§ **Estratto scelto**
Diario di Pozzallo | Medici per i Diritti Umani

Diario di Pozzallo

 

– Testimonianza di ​Ilaria Onida, coordinatrice del team MEDU Sicilia-

Le condizioni climatiche decidono il destino di chi sta a bordo della nave Jonio. Dopo il salvataggio avvenuto a largo delle acque siciliane, il mare rimane molto mosso per giorni e quando si decide per il porto sicuro per lo sbarco, è lui che impedisce l’avvicinamento alle coste in condizioni di sicurezza. Perciò 142 dei 212 migranti a bordo vengono fatti scendere a Lampedusa. Si tratta delle persone più fragili tra cui donne e bambini. Le restanti 70 persone salvate dall’equipaggio della Mare Jonio attraccano nel pomeriggio di domenica a Pozzallo, circa 4 ore dopo che l’Aurelia, nave quarantena, ormeggia nella banchina. Sono le 13 e l’ASP di Ragusa ha già montato le attrezzature che permetteranno al team sanitario di verificare le condizioni di salute dei migranti e di applicare le misure anti COVID19.

Ci accostiamo agli operatori e diamo la nostra disponibilità per eventuali mediazioni intanto che aspettiamo che le persone, 68 adulti e 2 minori non accompagnati, prendano posto sul bus che li trasferirà in Hotspot per l’identificazione e la registrazione dei dati personali, prima della salita in nave quarantena. Per tutti, da una prima osservazione, verifichiamo un buono stato di condizioni psico-fisiche, anche perché i vulnerabili hanno fatto trasbordo a Lampedusa e chi ha raggiunto Pozzallo non presenta urgente bisogno di assistenza sanitaria immediata. Ivoriani, tunisini, ghanesi, egiziani, siriani e bengalesi sono infreddoliti, spaventati e riferiscono ancora una volta del loro difficile viaggio.

§ **Dati grezzi**
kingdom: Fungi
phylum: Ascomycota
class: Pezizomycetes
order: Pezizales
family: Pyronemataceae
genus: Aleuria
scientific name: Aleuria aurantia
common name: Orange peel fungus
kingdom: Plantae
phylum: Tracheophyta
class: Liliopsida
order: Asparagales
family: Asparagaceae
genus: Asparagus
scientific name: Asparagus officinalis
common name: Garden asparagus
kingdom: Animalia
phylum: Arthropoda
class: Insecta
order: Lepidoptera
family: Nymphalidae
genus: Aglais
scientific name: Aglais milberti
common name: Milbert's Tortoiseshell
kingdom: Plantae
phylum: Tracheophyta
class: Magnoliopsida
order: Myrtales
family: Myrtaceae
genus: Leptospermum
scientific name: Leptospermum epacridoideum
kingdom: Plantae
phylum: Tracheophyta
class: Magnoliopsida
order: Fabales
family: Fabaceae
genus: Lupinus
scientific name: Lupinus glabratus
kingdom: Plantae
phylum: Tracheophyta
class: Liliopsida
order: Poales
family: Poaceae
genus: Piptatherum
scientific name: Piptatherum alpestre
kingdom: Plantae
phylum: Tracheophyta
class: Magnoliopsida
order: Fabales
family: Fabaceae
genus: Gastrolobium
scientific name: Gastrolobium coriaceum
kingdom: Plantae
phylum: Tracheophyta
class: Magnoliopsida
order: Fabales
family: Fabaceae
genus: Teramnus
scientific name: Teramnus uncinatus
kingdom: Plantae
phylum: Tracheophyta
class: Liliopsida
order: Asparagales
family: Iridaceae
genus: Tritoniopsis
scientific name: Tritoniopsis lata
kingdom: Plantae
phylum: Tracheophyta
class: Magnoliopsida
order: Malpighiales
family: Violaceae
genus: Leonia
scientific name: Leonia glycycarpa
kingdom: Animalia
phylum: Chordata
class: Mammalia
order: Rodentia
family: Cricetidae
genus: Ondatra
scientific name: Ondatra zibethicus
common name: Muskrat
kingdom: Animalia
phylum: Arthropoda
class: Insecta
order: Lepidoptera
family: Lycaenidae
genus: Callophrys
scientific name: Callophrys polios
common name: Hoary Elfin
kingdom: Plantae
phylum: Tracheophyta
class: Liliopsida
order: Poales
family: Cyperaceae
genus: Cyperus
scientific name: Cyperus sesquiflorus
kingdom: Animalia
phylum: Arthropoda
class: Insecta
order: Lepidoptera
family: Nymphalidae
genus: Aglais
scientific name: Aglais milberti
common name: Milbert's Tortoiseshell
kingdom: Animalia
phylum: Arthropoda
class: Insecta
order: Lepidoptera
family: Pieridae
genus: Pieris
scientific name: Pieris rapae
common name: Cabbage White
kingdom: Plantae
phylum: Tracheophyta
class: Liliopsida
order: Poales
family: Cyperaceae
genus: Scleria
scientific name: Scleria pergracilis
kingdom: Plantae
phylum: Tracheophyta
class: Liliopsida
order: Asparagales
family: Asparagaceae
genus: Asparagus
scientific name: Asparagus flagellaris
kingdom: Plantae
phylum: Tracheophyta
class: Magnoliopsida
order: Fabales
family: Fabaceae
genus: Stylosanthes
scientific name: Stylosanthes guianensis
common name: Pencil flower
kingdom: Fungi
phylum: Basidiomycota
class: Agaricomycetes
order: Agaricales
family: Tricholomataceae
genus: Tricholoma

§ **Cosa serve**
Scrivi il seguito della testimonianza sullo sbarco a Pozzallo, a partire dalla frase successiva all'ultima riportata.

§ **Spazio risposta**
E’ sulla terra fredda dell’inverno di Pozzallo che vediamo ripetersi le scene degli ultimi mesi. Assistiamo allo sbarco dei migranti, provenienti per lo più dalle rotte del nord Africa, ancora disorientati dal viaggio rischioso e con addosso appena gli indumenti e qualche documento.
Mi soffermo a guardare il ragazzo della Costa d’Avorio, mentre spalanca le braccia perché la polizia effettui i controlli di sicurezza. Gli cade una piccolissima sacca di plastica arancione dalla schiena. Si affretta a raccoglierla, e penso che dentro uno spazio così minuto lui ha tutto quello che ha potuto portare per iniziare una vita nuova. Un’ora dopo le file si ripetono. In uno spazio diverso, fuori dal porto, dove i migranti si dispongono ordinatamente per ricevere la documentazione che gli spetta e un primo pasto caldo della giornata. Il ragazzo bengalese è l’unico migrante di origine asiatica del gruppo. Mi avvicino fornendogli le informazioni sulle tappe successive che lo attenderanno e sul supporto psicologico che MEDU offre negli ambulatori di Ragusa, una volta che le persone troveranno ospitalità sul territorio. Lui ringrazia e sorride con gli occhi lucidi  e mi dice che è felice di sentirsi al sicuro, ché l’incubo della lunga traversata via terra e per mare è finito.